The Watsons Go to Birmingham—1963 Writing Style

Exaggerated, Episodic

Kenny just loves to exaggerate, and that makes for some pretty interesting descriptions along the way. But because this kid has such a vivid imagination, we as readers have to stop and decode Kenny's exaggerations to figure out what's really going on. Here are a few of our favorite descriptions a la Kenny:

• "It was so cold that if you spit, the slob would be an ice cube before it hit the ground. It was about a zillion degrees below zero" (1.2).
• "I didn't see it, but I bet Byron's lips stretched a mile before they finally let go of that mirror" (1.144).
• "About a million fingers pointed at the new kids and a million laughs almost knocked them over" (2.52).
• "Momma and Dad had threatened to send Byron to Grandma Sands about a million times, but we never thought it would happen. [...] The first reason was that Alabama was about two million miles from Flint" (8.177).

And there are a zillion more examples where those came from.

Episode One

You might have noticed that Watsons isn't told as one continuous chain of events. Instead, the author gives us a bunch of individual episodes from the Watsons' lives. Each of these events add up to the necessary trip to Birmingham in the summer of 1963 to dump—um, drop off—Byron.

In one chapter we learn about the dinosaur war, in another the stolen gloves, in another the bird assassination, in another the conk—the list goes on.

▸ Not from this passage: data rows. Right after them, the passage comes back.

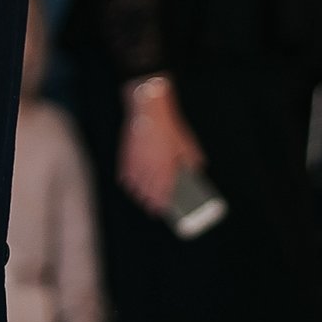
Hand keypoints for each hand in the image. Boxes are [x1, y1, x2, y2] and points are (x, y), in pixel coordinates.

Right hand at [116, 82, 204, 215]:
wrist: (149, 111)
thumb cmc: (170, 127)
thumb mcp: (187, 143)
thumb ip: (193, 159)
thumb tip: (197, 169)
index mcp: (166, 168)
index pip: (163, 193)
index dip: (161, 204)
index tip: (160, 210)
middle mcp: (150, 169)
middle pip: (147, 193)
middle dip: (148, 202)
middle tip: (150, 208)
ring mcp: (136, 163)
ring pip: (134, 186)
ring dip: (137, 194)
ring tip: (140, 198)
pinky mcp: (126, 156)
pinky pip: (124, 174)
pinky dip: (126, 182)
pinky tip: (128, 184)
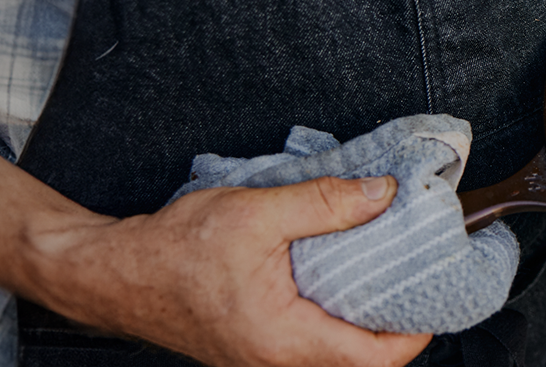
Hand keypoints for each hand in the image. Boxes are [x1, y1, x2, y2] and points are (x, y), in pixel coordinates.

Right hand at [31, 176, 431, 366]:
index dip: (416, 331)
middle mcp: (278, 361)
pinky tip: (337, 272)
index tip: (434, 292)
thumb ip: (324, 204)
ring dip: (362, 314)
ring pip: (335, 350)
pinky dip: (332, 310)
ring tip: (381, 268)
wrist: (110, 273)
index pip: (377, 359)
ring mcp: (265, 359)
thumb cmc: (170, 251)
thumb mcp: (255, 214)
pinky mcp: (255, 346)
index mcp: (286, 341)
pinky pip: (310, 339)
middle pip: (362, 358)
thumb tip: (383, 195)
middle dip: (394, 319)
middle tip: (414, 273)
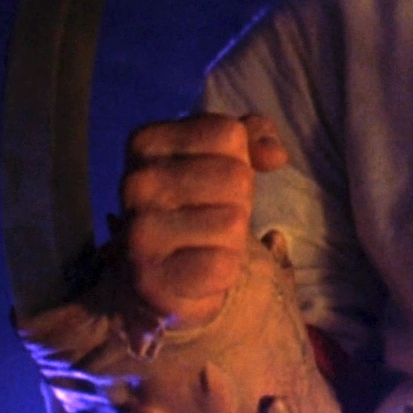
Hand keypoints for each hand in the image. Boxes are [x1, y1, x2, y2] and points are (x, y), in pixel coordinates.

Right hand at [121, 114, 287, 327]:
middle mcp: (136, 183)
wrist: (158, 275)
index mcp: (147, 143)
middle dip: (239, 199)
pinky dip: (224, 270)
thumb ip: (253, 137)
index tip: (215, 180)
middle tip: (211, 216)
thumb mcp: (223, 156)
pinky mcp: (150, 279)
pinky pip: (221, 266)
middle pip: (236, 177)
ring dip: (232, 237)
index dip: (240, 158)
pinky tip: (199, 270)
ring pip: (233, 222)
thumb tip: (275, 155)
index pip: (228, 133)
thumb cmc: (197, 205)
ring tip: (204, 242)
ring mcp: (139, 231)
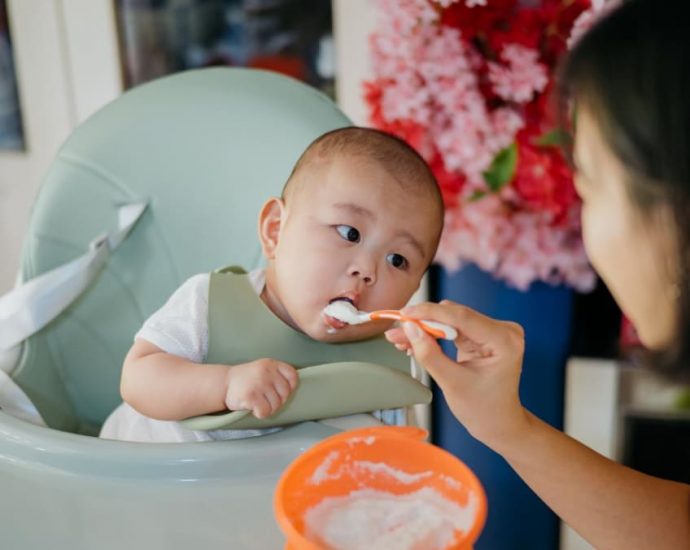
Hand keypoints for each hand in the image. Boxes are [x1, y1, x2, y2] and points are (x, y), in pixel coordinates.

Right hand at [224, 359, 297, 418]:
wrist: (223, 383)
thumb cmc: (247, 379)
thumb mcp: (263, 369)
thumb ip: (277, 375)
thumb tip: (292, 390)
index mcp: (271, 364)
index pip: (292, 376)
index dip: (290, 387)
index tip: (280, 391)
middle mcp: (266, 372)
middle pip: (285, 394)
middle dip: (277, 401)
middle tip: (265, 399)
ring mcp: (259, 383)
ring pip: (276, 405)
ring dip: (268, 408)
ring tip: (257, 402)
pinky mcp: (251, 396)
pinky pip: (265, 412)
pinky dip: (259, 413)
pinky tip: (252, 407)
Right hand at [385, 300, 528, 449]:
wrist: (498, 423)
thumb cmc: (484, 409)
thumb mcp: (452, 384)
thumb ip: (430, 355)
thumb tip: (410, 329)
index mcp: (504, 341)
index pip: (462, 317)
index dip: (429, 313)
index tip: (404, 314)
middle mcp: (503, 330)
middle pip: (454, 315)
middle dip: (423, 322)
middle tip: (397, 332)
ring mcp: (493, 331)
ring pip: (450, 320)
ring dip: (425, 328)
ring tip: (401, 339)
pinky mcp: (482, 334)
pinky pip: (452, 327)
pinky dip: (433, 334)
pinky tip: (415, 342)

Each event doesn't really lead to or cause the next, and sometimes we get the feeling that several weeks or even months might have passed between chapters.

The nice thing about this style is that we just get to read the interesting parts of the story. The author skips over all the weeks when the Watsons are just a regular old family going to school and eating dinner and doing homework. Instead, he goes straight to the Weird Watson moments, like when someone has his lips stuck to a car or is setting parachutes on fire in the bathroom. You know, the juicy stuff.